A Harvard research paper found that after a patient’s death, the perception of a female surgeon’s skill and ability was significantly undermined for the next 18 months, as evidenced by fewer referrals and for far less complicated procedures, while male surgeons received more referrals than they had in the same period before the patient died.
“The magnitude of difference was such that a male surgeon experienced three patient deaths before he had the same reduction in referrals as a female surgeon after one death,” writes Meredith in On Call.

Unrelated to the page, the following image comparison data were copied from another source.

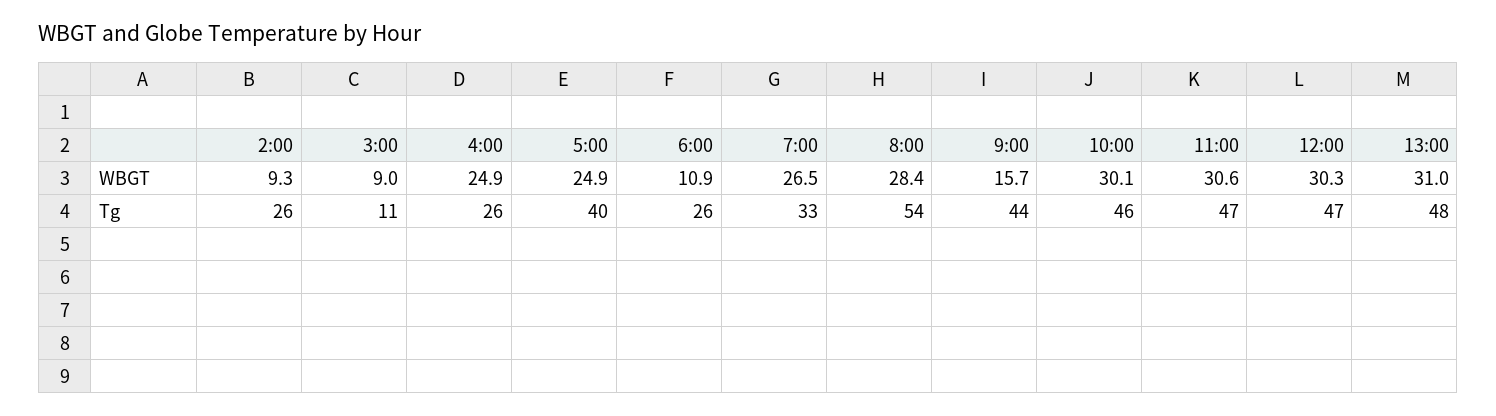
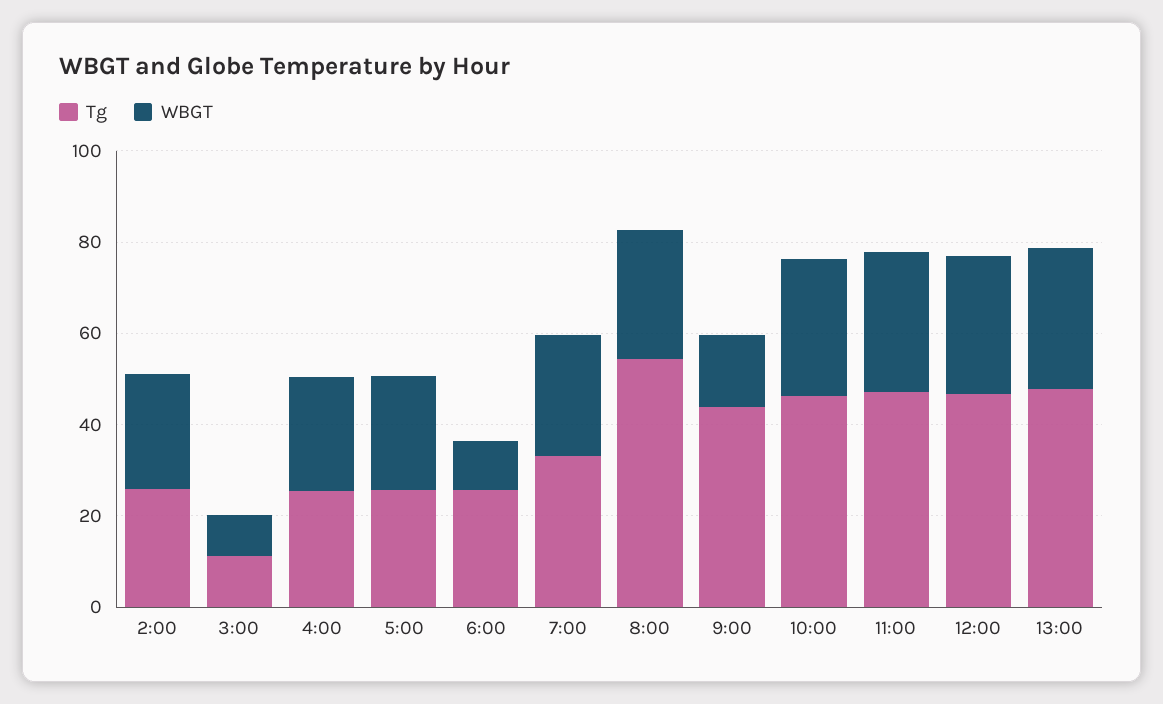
  {
    "WBGT": {
-     "2:00": 9.3,
+     "2:00": 25,
      "3:00": 9,
      "4:00": 24.9,
      "5:00": 24.9,
      "6:00": 10.9,
      "7:00": 26.5,
      "8:00": 28.4,
      "9:00": 15.7,
      "10:00": 30.1,
      "11:00": 30.6,
      "12:00": 30.3,
      "13:00": 31
    },
    "Tg": {
      "2:00": 26,
      "3:00": 11,
      "4:00": 26,
-     "5:00": 40,
+     "5:00": 25,
      "6:00": 26,
      "7:00": 33,
      "8:00": 54,
      "9:00": 44,
      "10:00": 46,
      "11:00": 47,
      "12:00": 47,
      "13:00": 48
    }
  }

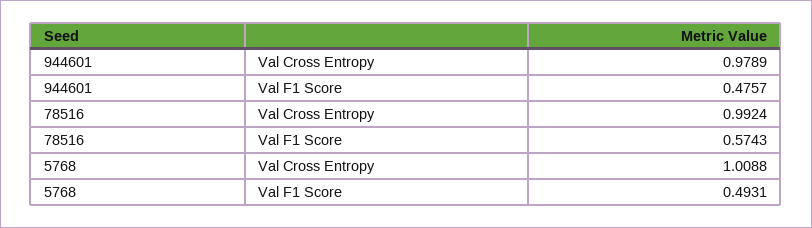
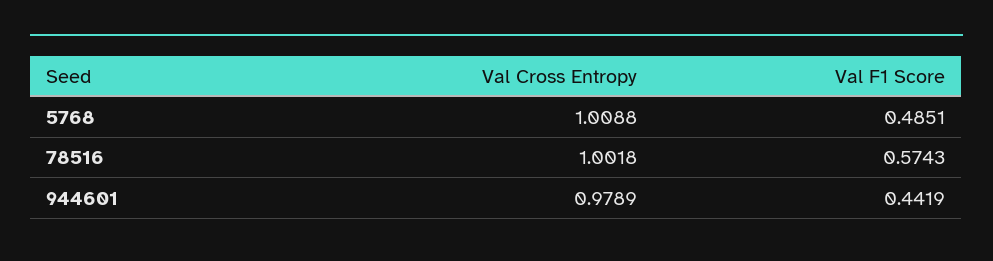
  {
    "944601": {
      "Val Cross Entropy": 0.9789,
-     "Val F1 Score": 0.4757
+     "Val F1 Score": 0.4419
    },
    "78516": {
-     "Val Cross Entropy": 0.9924,
+     "Val Cross Entropy": 1.0018,
      "Val F1 Score": 0.5743
    },
    "5768": {
      "Val Cross Entropy": 1.0088,
-     "Val F1 Score": 0.4931
+     "Val F1 Score": 0.4851
    }
  }

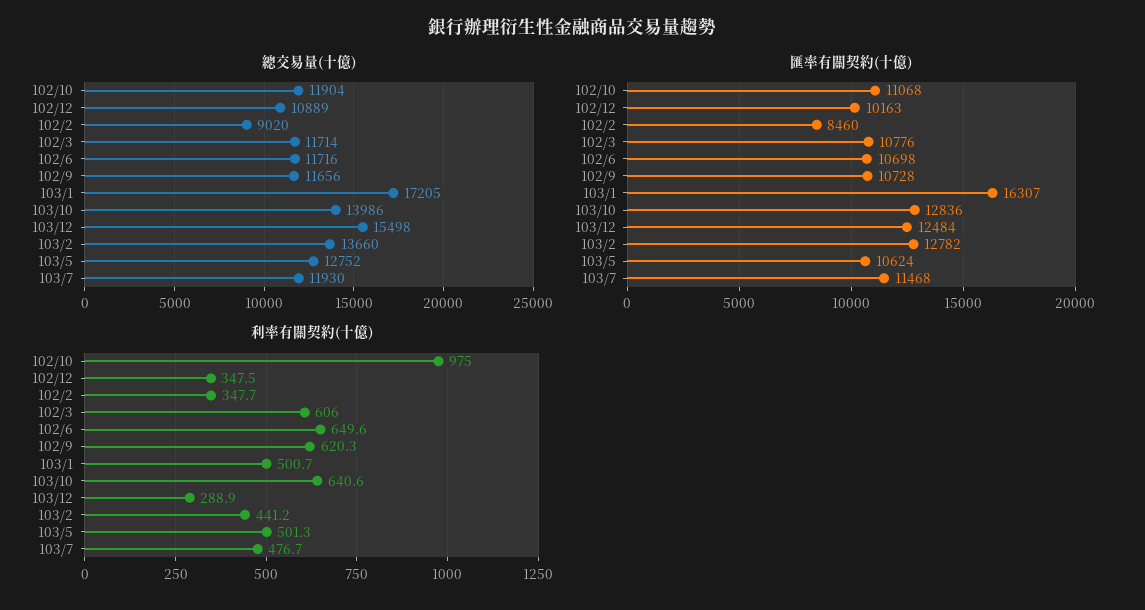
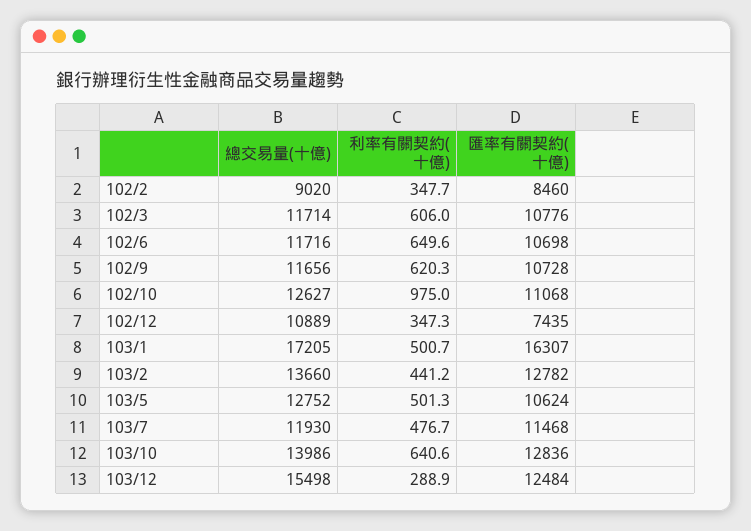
  {
    "總交易量(十億)": {
-     "102/10": 11904,
+     "102/10": 12627,
      "102/12": 10889,
      "102/2": 9020,
      "102/3": 11714,
      "102/6": 11716,
      "102/9": 11656,
      "103/1": 17205,
      "103/10": 13986,
      "103/12": 15498,
      "103/2": 13660,
      "103/5": 12752,
      "103/7": 11930
    },
    "匯率有關契約(十億)": {
      "102/10": 11068,
-     "102/12": 10163,
+     "102/12": 7435,
      "102/2": 8460,
      "102/3": 10776,
      "102/6": 10698,
      "102/9": 10728,
      "103/1": 16307,
      "103/10": 12836,
      "103/12": 12484,
      "103/2": 12782,
      "103/5": 10624,
      "103/7": 11468
    },
    "利率有關契約(十億)": {
      "102/10": 975,
-     "102/12": 347.5,
+     "102/12": 347.3,
      "102/2": 347.7,
      "102/3": 606,
      "102/6": 649.6,
      "102/9": 620.3,
      "103/1": 500.7,
      "103/10": 640.6,
      "103/12": 288.9,
      "103/2": 441.2,
      "103/5": 501.3,
      "103/7": 476.7
    }
  }

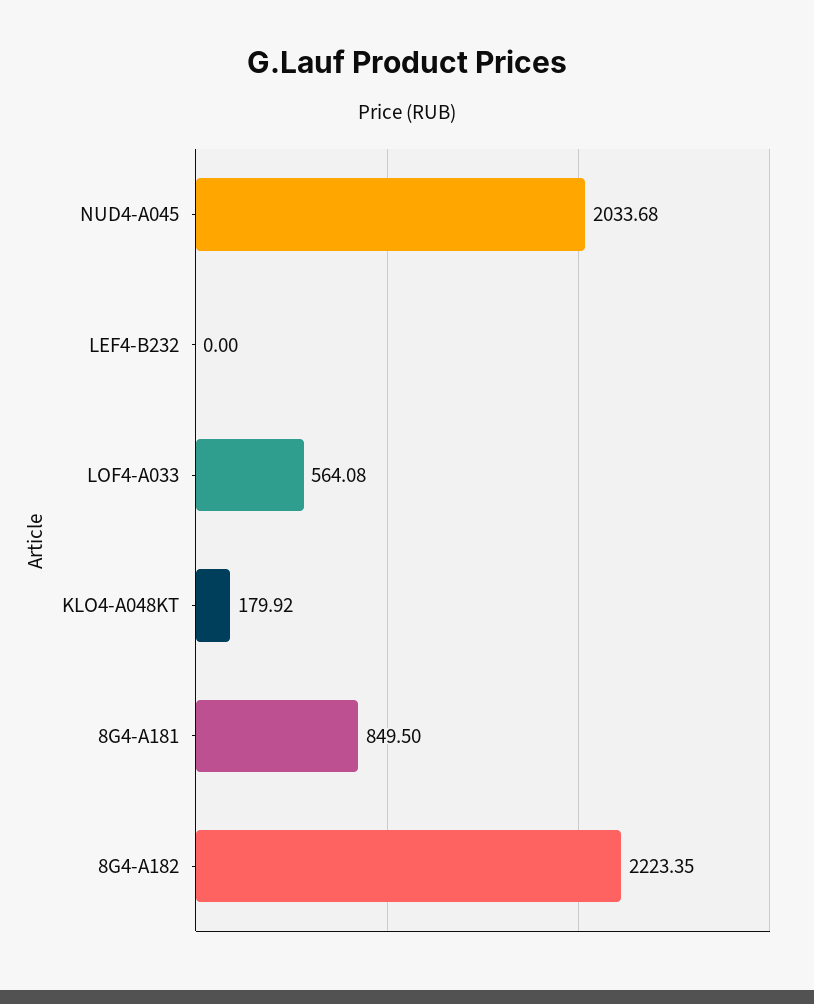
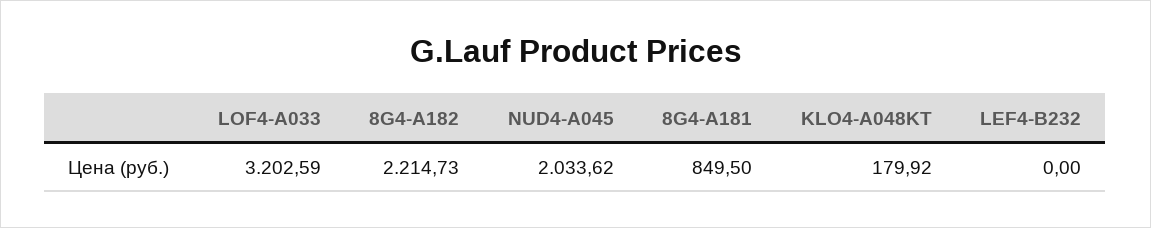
  {
-   "NUD4-A045": 2033.68,
+   "NUD4-A045": 2033.62,
    "LEF4-B232": 0,
-   "LOF4-A033": 564.08,
+   "LOF4-A033": 3202.59,
    "KLO4-A048KT": 179.92,
    "8G4-A181": 849.5,
-   "8G4-A182": 2223.35
+   "8G4-A182": 2214.73
  }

Who should be held to account for the death of a young woman after an error is made during surgery is at the heart of a new film by Kiwi director Christine Jeffs (Rain, Sylvia, Sunshine Cleaning) screening at the New Zealand International Film Festival, which opens next month.
It’s adapted from the 2019 novel A Mistake, an Ockham award finalist by Wellington writer Carl Shuker, and stars US actor Elizabeth Banks (Pitch Perfect, The Hunger Games) as a gifted surgeon hung out to dry by patronising male bureaucrats more concerned with the hospital’s reputation than genuine accountability.
When he wrote the book, Shuker was working as an editor at the British Medical Journal, at a time when the UK had begun publishing the outcomes of individual surgeons in the name of greater transparency – an issue that remains polarising today.
Liz, the somewhat abrasive main character, is polarising too, with some finding her unlikeable – a trait that seems expected of women in powerful positions (such as politics) but remains essentially irrelevant in men.
Shuker deliberately placed Liz in a male-dominated system and says he has no doubt her gender influences the way readers react to her. “As a man, she would have been seen as driven, no-nonsense, and afforded instant respect.
“As a woman, she’s still having to fight the fight of even being recognised, let alone trusted and respected, as a surgeon.”